Training was done in 3 stages:

  1. Warmup train for 50 epochs with BCE loss for mask with Adam.
  2. Main train for 250 epochs with BCE+Jaccard loss for mask with Adam.
  3. Fine-tune with 5 cycles of cosine annealing and restart.

Inference

For prediction, I used horisontal flip TTA. Predictions after 5 annealing cycles and main train phase were averaged. In total, there were 60 predictions per model (6 weights x 5 folds x 2 TTA). Masks were conditionaly zeroed if classifier predicted empty mask.

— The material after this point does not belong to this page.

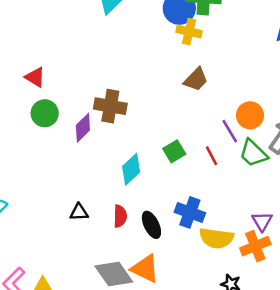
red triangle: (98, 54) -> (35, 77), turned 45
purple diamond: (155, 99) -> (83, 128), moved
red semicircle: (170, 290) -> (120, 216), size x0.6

Non-zero masks were postprocessed with binary_fill_holes method.

What didn't work at all

  1. CRF postprocessing
  2. Geometric / Harmonic mean at ensembling
  3. Mixup augmentation
  4. Xception encoder
  5. DeepLab-like models
  6. Resnet34 :)

What did work

  1. Threshold tuning
  2. Regularization with auxilarity loss
  3. Predicting salt/not-salt

Tried but not properly tested

  1. Stochastic weight averaging
  2. GANs for data augmentation

Disclaimer

Repository will be not maintained. You can use it at own risk.